- **EXERCISE INSTRUCTIONS**
Check each line of the listing for the string "lines". Copy those where it appears.

- **SUPPLIED ENTRIES**
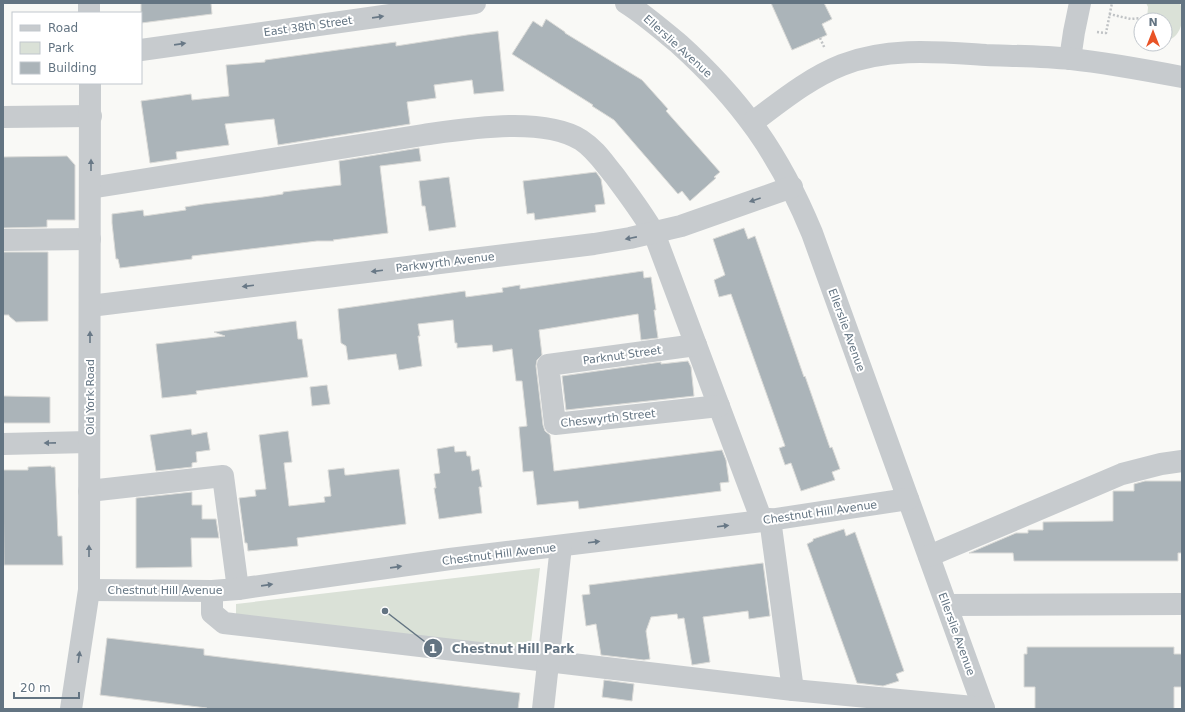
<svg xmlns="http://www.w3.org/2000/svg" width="1185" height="712" font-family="'DejaVu Sans',sans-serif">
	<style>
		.green { fill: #dae1d7 }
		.building { fill: #abb4b9; stroke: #dbdbd8 }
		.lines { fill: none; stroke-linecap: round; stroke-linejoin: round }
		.path { stroke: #c0c3c5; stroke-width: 2.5; stroke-dasharray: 2 2; stroke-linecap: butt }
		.minor { stroke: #c7cbce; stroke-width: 22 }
		.oneway { fill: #687886 }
		.labels { text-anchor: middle; stroke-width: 4; stroke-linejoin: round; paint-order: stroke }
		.street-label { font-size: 11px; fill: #637482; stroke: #fff }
		.leader { fill: none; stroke: #637482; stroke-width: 1.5 }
		.callout-dot { fill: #637482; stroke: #fff; stroke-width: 1.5 }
		.mark-label { font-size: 12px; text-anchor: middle; font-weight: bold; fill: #fff }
		.callout-label { font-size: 12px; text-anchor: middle; font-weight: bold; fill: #637482; stroke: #fff; stroke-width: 4; stroke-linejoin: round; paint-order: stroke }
	</style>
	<rect width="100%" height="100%" fill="#f9f9f6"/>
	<g class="green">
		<path d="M1146,3H1180C1185,18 1182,38 1165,41V20H1147L1148,7Z"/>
		<path d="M540,568L530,651L236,618V604Z"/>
	</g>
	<g class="building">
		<path d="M141,3H211L212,14L141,23Z"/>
		<path d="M771,3H824L832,19L822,24L827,35L792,50Z"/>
		<path d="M546,19L565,32V33L642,80L668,109L666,111L720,172L714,177L716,178L690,201L682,191L678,194L614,120L592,106L593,105L512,54L533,21L542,27Z"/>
		<path d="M498,31L504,91L474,94L472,80L434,85L436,98L407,102L410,124L278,145L274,119L225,124L229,145L176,152L177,159L150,163L141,101L191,94L192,100L229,96L226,65L265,62V60L396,42V46L467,35Z"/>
		<path d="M419,148L421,161L380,166L388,233L333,240L334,241H317L192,256V259L120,268L118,259H116L112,223V214L143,210L144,216L186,210L185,207L204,204L263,197L283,194V192L341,185L339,161Z"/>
		<path d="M67,156L75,165V220H47V227L3,228V157Z"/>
		<path d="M596,172L601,179L605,204L595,205L596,212L535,220L534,213L527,214L523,181Z"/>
		<path d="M449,177L456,227L429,231L425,206H422L419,181Z"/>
		<path d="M744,228L748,239L755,236L804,377L805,376L830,448L832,447L840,469L832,472L835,480L801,491L791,463L785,465L779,448L785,446L731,294L719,297L714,280L725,275L713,239Z"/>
		<path d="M3,252H48V321L16,322L9,316V315H3Z"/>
		<path d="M643,271L644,278L651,277L656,310H654L658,338L641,340L638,314L539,330L542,355L537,360L536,366L543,425L545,431L550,435L554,471L722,450L726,460L729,482L720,483L721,491L579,509L578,501L537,505L533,471L523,472L519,427L527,426L522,381H516L512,349L493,352L492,345L457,348V343H455L453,320L418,324L420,336H418L422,366L399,370L396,354L348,360L346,346L341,343L338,309L465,291L466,297L503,292L502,288L520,285V289Z"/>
		<path d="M296,321L298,339H302L308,377L196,391L197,394L162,398L156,344L225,336L214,332Z"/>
		<path d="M688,361L691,367L694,396L566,410L562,376L661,362V364Z"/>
		<path d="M327,385L330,404L312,406L310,387Z"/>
		<path d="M3,396L50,397V423H3Z"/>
		<path d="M191,429L192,435L207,432L210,450L196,452L197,462L192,463V467L156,471L150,435Z"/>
		<path d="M288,431L292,462L284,463L289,506L325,502L324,497L331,496L328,470L344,468L345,475H348L399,469L406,524L297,538L298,546L248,551L247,543H245L239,498L256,496L255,490L266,489L259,435Z"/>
		<path d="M454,446L455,452L466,451L467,456H470L472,471L479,469L482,487H479L482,513L439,519L434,488H436L434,474L440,473L437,449Z"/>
		<path d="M51,466V467H55L58,536H62L63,565H4L3,470H28V467Z"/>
		<path d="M1145,481H1182V553H1178V561H1014L1013,553H969L1016,533H1028V530H1043V522L1113,521V491H1134V484Z"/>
		<path d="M192,492V505H202V519H216L219,538H191L192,567L136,568V498Z"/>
		<path d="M844,529L846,536L855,532L904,671L896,674L899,681L883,686L857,683L807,544L813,541V539Z"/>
		<path d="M763,563L770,616L749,619L748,611L703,617L710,662L692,665L684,618L678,619L677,614L651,617L646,631L650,659L644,660L601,655L596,624L586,626L582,595L590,594L589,585Z"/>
		<path d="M107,638L204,649V655L228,658L520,693L518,709H207V708L100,695Z"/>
		<path d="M1027,647H1174V654H1182V687H1174V709H1035V687H1024V654H1027Z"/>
		<path d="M604,680L634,684L632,701L602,697Z"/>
	</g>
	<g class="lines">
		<g class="path">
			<path d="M1109,14L1131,19L1153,17"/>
			<path d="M1097,32L1106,33L1112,3"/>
			<path d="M820,38L825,49"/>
		</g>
		<g class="minor">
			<path d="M89,3V13"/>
			<path d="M626,3C645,15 662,30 679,44C741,100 780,155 812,233L984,709"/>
			<path d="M141,50L475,3"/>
			<path d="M1070,59L1074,32L1080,3"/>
			<path d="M3,117L91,116"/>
			<path d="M753,122C780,102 809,78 842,65C888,47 938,52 986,55C1014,56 1043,56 1071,59C1108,63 1145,70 1182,77"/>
			<path d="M90,188L423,135C466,129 542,116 581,140C595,149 604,163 614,175C628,194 642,212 654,233L762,521"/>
			<path d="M3,240L90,239"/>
			<path d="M90,306L594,244L630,238L681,226L792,187"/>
			<path d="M696,345L548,365L555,424L719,406"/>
			<path d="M3,444L89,442"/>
			<path d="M89,491L223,476L238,589"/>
			<path d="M770,519L793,690"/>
			<path d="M929,556L1122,474L1161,464L1182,461"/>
			<path d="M89,590L212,591L238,589L450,559L762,521L908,499"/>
			<path d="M212,591V613L224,623L793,690L984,708"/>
			<path d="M947,605L1182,604"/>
			<path d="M71,709L89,590L90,83"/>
			<path d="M543,709L561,546"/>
		</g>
	</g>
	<defs><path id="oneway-solid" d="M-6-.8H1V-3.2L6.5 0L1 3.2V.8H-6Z"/></defs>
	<g class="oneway">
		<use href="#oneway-solid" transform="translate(378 17) rotate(-8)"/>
		<use href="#oneway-solid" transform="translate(180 44) rotate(-8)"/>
		<use href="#oneway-solid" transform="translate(91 165) rotate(-90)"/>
		<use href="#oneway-solid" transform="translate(755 200) rotate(161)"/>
		<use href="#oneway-solid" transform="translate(631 238) rotate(169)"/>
		<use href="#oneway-solid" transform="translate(377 271) rotate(173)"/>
		<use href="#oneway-solid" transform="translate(248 286) rotate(173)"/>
		<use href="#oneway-solid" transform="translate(90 337) rotate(-90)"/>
		<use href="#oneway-solid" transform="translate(50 443) rotate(179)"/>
		<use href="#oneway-solid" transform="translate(723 526) rotate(-7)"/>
		<use href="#oneway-solid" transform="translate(594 542) rotate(-7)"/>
		<use href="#oneway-solid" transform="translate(89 551) rotate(-90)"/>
		<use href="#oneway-solid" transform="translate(396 567) rotate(-8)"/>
		<use href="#oneway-solid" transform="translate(267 585) rotate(-8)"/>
		<use href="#oneway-solid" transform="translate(79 657) rotate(-82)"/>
	</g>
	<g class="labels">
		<g class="street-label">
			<text transform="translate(308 26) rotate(-8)" y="4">East 38th Street</text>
			<text transform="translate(678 46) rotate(42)" y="4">Ellerslie Avenue</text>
			<text transform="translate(445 262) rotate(-7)" y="4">Parkwyrth Avenue</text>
			<text transform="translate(847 330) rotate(70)" y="4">Ellerslie Avenue</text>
			<text transform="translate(622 355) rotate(-8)" y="4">Parknut Street</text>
			<text transform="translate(90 397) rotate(-90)" y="4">Old York Road</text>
			<text transform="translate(608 418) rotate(-6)" y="4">Cheswyrth Street</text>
			<text transform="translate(820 512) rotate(-8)" y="4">Chestnut Hill Avenue</text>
			<text transform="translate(499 554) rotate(-7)" y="4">Chestnut Hill Avenue</text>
			<text x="165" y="594">Chestnut Hill Avenue</text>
			<text transform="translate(957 634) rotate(70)" y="4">Ellerslie Avenue</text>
		</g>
	</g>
	<path class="leader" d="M385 611L433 648"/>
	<g class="callout-dot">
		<circle cx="385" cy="611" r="4"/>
		<circle cx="433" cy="648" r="10"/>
	</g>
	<g class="mark-label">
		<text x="433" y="653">1</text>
	</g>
	<g class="callout-label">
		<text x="513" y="653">Chestnut Hill Park</text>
	</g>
	<rect width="1185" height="712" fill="none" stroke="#637482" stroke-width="8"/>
	<rect x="12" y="12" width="130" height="72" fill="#ffffff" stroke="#c1c7cd"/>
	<rect x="20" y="25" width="20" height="6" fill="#c7cbce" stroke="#c1c7cd"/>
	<text x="48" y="32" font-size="12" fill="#637482">Road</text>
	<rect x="20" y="42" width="20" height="12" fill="#dae1d7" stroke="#c1c7cd"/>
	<text x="48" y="52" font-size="12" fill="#637482">Park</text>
	<rect x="20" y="62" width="20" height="12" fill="#abb4b9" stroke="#c1c7cd"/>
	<text x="48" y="72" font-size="12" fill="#637482">Building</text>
	<g transform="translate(1153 32)"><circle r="19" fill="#ffffff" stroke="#c1c7cd"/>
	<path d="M0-3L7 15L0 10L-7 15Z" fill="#e95326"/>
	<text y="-6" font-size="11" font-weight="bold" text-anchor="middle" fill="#637482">N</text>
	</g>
	<path d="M14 692v6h65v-6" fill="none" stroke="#637482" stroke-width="2"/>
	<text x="20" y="692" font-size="12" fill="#637482" stroke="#ffffff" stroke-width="3" paint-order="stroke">20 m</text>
</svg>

- **TASK ANSWER**
		.lines { fill: none; stroke-linecap: round; stroke-linejoin: round }
	<g class="lines">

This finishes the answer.